BP says Halliburton 'intentionally destroyed evidence' after Gulf oil spill

By Vivian Kuo, CNN
Dec. 06, 2011

(CNN) -- BP is accusing Halliburton of having "intentionally destroyed evidence" related to the explosion aboard an oil rig in the Gulf of Mexico that led to the worst oil spill in U.S. history.

The accusation comes in court papers filed by BP Monday in federal court in New Orleans as part of a lawsuit aimed at having sanctions imposed on Halliburton Energy Services Inc., which was a contractor for BP on the Deepwater Horizon oil rig. An explosion on the rig on April 20, 2010, killed 11 people working on the rig and injured 16 others. The explosion led to more than 200 million gallons of oil being released into the Gulf.

BP alleges in its filing that Halliburton destroyed evidence on cement testing and violated court orders by not bringing forth "inexplicably missing" computer modeling results.

"Halliburton has steadfastly refused to provide these critical testing and modeling results in discovery. Halliburton's refusal has been unwavering, despite repeated BP discovery requests and a specific order from this Court," the documents state.
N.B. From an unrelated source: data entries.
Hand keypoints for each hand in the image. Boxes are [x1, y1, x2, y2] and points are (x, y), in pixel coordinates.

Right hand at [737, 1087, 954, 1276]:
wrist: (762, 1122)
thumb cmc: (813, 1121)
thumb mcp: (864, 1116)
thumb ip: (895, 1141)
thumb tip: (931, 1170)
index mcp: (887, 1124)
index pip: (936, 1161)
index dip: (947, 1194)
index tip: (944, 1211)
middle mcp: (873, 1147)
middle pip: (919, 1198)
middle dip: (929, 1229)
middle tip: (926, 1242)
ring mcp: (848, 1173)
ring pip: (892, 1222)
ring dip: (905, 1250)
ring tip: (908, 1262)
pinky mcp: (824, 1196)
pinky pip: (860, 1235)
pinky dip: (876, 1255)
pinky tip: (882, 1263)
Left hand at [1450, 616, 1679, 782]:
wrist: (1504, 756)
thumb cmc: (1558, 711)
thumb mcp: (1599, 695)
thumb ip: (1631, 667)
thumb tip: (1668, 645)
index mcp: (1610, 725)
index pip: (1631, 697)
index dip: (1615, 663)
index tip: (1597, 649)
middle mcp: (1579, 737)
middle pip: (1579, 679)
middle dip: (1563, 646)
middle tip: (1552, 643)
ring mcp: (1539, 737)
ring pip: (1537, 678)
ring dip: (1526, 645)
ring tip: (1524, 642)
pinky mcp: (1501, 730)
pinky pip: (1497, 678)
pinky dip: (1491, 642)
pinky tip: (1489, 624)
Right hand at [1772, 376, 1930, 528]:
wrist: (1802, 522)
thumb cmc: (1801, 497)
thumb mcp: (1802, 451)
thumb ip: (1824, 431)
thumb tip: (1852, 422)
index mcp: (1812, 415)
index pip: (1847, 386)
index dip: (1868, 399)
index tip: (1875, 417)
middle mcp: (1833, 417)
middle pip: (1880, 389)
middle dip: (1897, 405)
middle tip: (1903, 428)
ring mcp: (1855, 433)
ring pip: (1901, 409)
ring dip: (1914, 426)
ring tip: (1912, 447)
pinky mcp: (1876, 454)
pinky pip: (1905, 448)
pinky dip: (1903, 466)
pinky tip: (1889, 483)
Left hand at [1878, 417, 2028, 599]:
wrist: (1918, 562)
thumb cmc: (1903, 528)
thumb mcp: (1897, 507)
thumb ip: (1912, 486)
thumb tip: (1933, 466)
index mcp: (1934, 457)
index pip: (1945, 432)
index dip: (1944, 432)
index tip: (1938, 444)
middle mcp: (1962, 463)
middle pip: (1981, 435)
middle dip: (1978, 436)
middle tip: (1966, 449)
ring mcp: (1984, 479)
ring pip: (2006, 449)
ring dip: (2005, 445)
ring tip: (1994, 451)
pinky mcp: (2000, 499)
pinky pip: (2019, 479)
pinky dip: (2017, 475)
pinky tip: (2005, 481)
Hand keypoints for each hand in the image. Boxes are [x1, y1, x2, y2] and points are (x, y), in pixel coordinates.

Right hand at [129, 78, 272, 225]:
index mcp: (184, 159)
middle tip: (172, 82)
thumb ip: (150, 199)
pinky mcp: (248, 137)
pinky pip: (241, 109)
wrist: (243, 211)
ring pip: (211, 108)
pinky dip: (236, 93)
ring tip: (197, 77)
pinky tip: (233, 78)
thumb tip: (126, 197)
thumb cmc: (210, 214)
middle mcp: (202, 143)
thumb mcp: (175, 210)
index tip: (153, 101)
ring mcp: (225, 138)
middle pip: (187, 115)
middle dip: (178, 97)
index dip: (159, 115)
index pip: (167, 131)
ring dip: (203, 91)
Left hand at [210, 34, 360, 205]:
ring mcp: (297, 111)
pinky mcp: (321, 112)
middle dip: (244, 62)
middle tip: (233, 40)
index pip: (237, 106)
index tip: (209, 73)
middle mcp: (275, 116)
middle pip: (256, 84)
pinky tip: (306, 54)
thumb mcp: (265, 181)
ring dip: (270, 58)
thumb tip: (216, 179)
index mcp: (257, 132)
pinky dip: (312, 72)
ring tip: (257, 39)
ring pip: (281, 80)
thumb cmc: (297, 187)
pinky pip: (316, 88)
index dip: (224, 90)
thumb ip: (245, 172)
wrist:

"BP has now learned the reason for Halliburton's intransigence -- Halliburton destroyed the results of physical slurry testing, and it has, at best, lost the computer modeling outputs that showed no channeling. More egregious still, Halliburton intentionally destroyed the evidence related to its nonprivileged cement testing, in part because it wanted to eliminate any risk that this evidence would be used against it at trial," the BP papers say.